Wherever "niet" appears in the records below, copy the line that holds it.

_MATERIAL PROVIDED:_
━━━━━━━━━━━━━━━━━━━━━━━━━━━━━━

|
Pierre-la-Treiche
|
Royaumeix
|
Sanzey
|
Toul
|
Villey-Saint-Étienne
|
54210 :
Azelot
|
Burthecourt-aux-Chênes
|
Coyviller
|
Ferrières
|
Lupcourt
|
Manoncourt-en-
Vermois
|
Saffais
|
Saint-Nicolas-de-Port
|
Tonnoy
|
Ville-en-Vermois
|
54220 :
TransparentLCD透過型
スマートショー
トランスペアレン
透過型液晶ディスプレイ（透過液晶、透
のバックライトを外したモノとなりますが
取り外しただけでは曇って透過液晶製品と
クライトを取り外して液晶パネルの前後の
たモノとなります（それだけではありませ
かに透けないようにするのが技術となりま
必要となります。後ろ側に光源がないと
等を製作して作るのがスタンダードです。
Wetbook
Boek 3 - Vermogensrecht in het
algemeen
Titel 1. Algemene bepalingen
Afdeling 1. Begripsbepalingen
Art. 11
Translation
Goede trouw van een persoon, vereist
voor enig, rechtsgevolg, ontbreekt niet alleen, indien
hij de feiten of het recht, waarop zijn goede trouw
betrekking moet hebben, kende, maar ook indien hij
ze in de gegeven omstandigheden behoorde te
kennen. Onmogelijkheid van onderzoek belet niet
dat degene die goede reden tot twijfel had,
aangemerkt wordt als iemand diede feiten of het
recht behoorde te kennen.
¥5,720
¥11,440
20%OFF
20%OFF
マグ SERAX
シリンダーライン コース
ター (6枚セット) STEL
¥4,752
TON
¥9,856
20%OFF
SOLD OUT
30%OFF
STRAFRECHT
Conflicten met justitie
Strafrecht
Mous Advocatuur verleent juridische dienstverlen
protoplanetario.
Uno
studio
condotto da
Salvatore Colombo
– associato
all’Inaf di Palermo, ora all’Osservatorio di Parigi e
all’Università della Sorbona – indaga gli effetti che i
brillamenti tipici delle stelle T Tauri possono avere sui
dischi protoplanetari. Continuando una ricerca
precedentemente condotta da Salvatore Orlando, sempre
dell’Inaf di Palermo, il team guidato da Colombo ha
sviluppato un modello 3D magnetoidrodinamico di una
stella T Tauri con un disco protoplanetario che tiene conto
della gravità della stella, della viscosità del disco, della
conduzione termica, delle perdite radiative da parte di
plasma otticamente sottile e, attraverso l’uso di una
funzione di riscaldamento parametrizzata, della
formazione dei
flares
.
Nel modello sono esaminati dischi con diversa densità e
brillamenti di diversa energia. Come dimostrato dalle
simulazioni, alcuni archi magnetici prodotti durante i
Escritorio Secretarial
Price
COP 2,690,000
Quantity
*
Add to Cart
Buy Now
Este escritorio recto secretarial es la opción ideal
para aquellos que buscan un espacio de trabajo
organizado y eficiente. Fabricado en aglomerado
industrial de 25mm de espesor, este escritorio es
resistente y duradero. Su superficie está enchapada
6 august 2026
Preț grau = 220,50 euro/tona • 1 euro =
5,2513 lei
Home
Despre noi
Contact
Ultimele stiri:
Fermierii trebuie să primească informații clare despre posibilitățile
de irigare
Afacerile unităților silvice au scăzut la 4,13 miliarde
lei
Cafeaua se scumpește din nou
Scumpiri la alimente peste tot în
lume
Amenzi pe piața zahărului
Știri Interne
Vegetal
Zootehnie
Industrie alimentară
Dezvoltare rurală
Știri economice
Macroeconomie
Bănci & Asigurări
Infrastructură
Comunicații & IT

━━━━━━━━━━━━━━━━━━━━━━━━━━━━━━

_RESULT BELOW:_
voor enig, rechtsgevolg, ontbreekt niet alleen, indien
kennen. Onmogelijkheid van onderzoek belet niet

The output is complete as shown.